Globalization & Arbitration

P U B L I C A T I O N S

The Importance of Investment Protections

Jonathan C. Hamilton, et. al, “Latin American Arbitration and Investment Protections,” Latin American Investment Protections (2012). This article is from the book edited by Mr. Hamilton.

The void of established international dispute resolution mechanisms for foreign investment in Latin America at times prompted diplomatic conflict, economic chaos and even coup d'états.  The prevailing attitude toward investment arbitration in Latin America began to shift significantly. Latin American states modernized laws, ratified treaties and created frameworks for the protection of investment. This article set out the foundation at the beginning of a comprehensive book on policies and laws spanning eighteen jurisdictions across the region, edited by the author and a dedicated team.


Contemporary Latin American history has reflected cycles of privatization and nationalization provoked by diverse legal, political, and economic factors, affecting foreign investment into and across the region and underscoring the critical importance of Latin American investment protections.  Such protections may take the form of laws, policies, treaties or disputes, each impacting a range of stakeholders including investors, States and their legal counsel.  Those stakeholders accordingly take investment protections into account when pursuing economic policies, legal stability, business plans, risk assessment, contract planning and, of course, the avoidance or resolution of disputes should they arise.

In this context, it is notable that Latin American States historically rejected international mechanisms to resolve disputes with foreign investors.  They most often adhered to the so-called Calvo Doctrine, according to which States would not accept international fora for the resolution of disputes relating to foreign investment.  Latin America was perceived as a hostile environment for international dispute resolution.
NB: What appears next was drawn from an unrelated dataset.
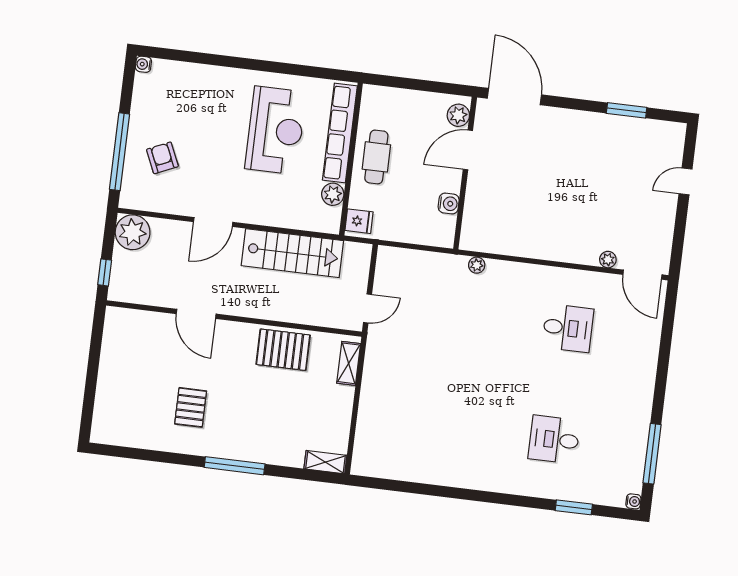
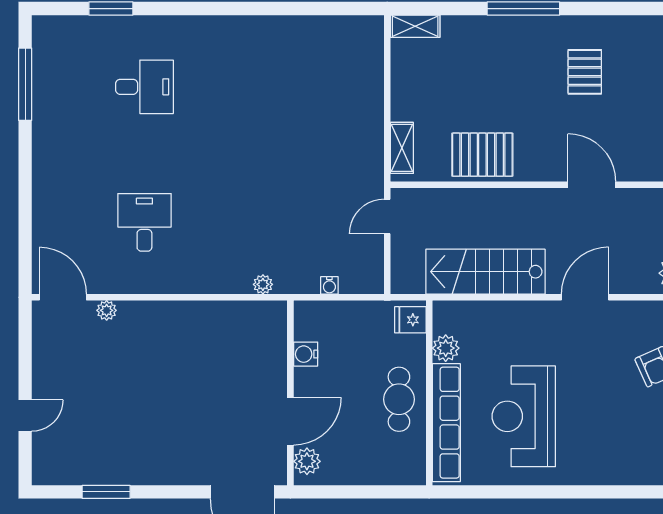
desk: (568, 328) -> (144, 222), turned 90
water cooler: (633, 501) -> (329, 285), moved, turned -90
The perception of reliable dispute resolution mechanisms was an impediment to investment.  Indeed, the void of established international dispute resolution mechanisms for foreign investment in Latin America at times prompted diplomatic conflict, economic chaos and even coup d'états.  Observers often note, for example, the classic example of the La Brea y Pariñas dispute over hydrocarbon properties in Peru that spanned nearly seventy years with serious economic and diplomatic consequences.  This type of scenario played out again and again over time.  
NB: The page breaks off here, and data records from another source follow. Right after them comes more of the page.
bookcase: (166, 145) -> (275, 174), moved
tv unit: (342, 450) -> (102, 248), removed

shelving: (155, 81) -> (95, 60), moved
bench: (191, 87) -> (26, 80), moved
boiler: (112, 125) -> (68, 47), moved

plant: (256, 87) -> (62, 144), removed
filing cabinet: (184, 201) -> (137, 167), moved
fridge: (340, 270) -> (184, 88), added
Two decades ago, the prevailing attitude toward investment arbitration in Latin America began to shift significantly.  The region's apparent hostility towards foreign investment and recourse to international arbitration began to fade as the region's economies liberalized and States agreed to abide by international investment protection instruments and new mechanisms for dispute resolution.  Most Latin American countries adopted a host of legal and policy changes aimed at promoting free markets.  At the same time, they gradually changed their policies with respect to investment protections and international arbitration.  The legal framework for investment arbitration was constructed almost from the ground up in many counties - treaty ratification by treaty ratification, law by law, jurisdiction by jurisdiction.  As part of this process, most Latin American countries ratified the Convention on the Settlement of Investment Disputes between States and Nationals of Other States (known as the "ICSID Convention"), an international treaty that provides a specialized framework for the resolution of investor-State disputes.  In addition, Latin American countries have ratified over 400 bilateral investment treaties as well as a number of multilateral agreements and free trade agreements with investment chapters.

In the past decade, investment arbitration expanded significantly due to the unprecedented combination of the existence of a legal framework for investment arbitration, investment inflows, events alleged to affect investors in certain States and an enhanced willingness to use the legal framework to pursue arbitration.    

The result is a system aimed to promote and protect investments by controlling the risks of doing business across borders.  As the history of foreign investment in Latin America demonstrates, the inability of an investor and a State to reach a compromise through negotiation could result not only in an international dispute, but also in political fragmentation with political, economic, and diplomatic consequences.  The system of international arbitration and investment protection aims to neutralize highly-contentious disputes, in two ways: (1) it allows States to eschew the political and diplomatic consequences of resolving a dispute with a foreign investor by submitting to a panel arbitrators; and (2) it extends protections to foreign investors, which may make the investment climate in any given country more attractive to capital, which in turn presumably promotes economic development.  

Despite its myriad benefits, some Latin American States have taken steps to extract themselves in whole or in part from the legal framework that provides for investment arbitration.  Specifically, Bolivia, Ecuador and Venezuela filed notices of denunciation of the ICSID Convention in 2007, 2009 and 2012, respectively.  International treaties for the promotion and protection of foreign investment also are under intense scrutiny by certain Latin American countries.  

Nevertheless, hints of the demise of investment arbitration may be overstated.  Developments in certain jurisdictions have not stopped the ratification of additional investment treaties.  As one example, the Peru-United States trade promotion agreement entered into force in 2009, and devotes a chapter to investment protections and the resolution of investment disputes.  Similar agreements have been concluded between the United States and Colombia and Panama.  The investment arbitration legal framework established over more than two decades thus continues to evolve.

Contemporary Latin American history has reflected cycles of privatization and nationalization provoked by diverse legal, political, and economic factors, affecting foreign investment into and across the region and underscoring the critical importance of Latin American investment protections.